▼
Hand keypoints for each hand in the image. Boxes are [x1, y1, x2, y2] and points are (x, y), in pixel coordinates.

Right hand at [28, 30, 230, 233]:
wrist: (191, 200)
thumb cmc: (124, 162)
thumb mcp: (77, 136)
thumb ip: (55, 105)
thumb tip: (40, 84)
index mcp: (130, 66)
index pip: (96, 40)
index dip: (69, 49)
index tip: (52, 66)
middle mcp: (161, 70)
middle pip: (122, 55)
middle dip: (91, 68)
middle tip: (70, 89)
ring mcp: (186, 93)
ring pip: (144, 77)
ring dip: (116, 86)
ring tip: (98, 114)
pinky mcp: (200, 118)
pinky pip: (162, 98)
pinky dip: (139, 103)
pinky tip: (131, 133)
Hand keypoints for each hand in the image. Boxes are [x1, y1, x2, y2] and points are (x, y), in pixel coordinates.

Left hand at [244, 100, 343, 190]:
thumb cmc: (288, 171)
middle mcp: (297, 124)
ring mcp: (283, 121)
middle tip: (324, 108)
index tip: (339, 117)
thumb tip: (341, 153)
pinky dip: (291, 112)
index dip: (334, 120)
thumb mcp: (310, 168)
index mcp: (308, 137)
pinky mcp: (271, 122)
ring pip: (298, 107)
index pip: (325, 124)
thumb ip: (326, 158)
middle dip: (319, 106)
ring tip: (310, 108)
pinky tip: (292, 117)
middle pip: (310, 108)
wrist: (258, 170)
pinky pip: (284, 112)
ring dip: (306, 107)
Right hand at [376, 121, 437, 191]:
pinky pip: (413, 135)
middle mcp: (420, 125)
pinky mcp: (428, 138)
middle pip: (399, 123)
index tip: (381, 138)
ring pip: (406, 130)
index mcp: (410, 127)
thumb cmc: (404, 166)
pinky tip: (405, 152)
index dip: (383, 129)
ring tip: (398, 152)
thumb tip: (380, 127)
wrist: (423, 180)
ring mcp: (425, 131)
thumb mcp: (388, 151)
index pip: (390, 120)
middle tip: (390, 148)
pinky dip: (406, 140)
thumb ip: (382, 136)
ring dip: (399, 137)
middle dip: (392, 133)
▲
If a line in the entries includes the word "index", copy that line out.

index mcp: (130, 66)
index pip: (96, 40)
index dip: (69, 49)
index tip: (52, 66)
index tip: (339, 117)
index dip: (334, 120)
index mcp: (308, 137)
index pip: (325, 124)
index tip: (381, 138)
index mcp: (410, 127)
index dip: (383, 129)
index pip: (390, 120)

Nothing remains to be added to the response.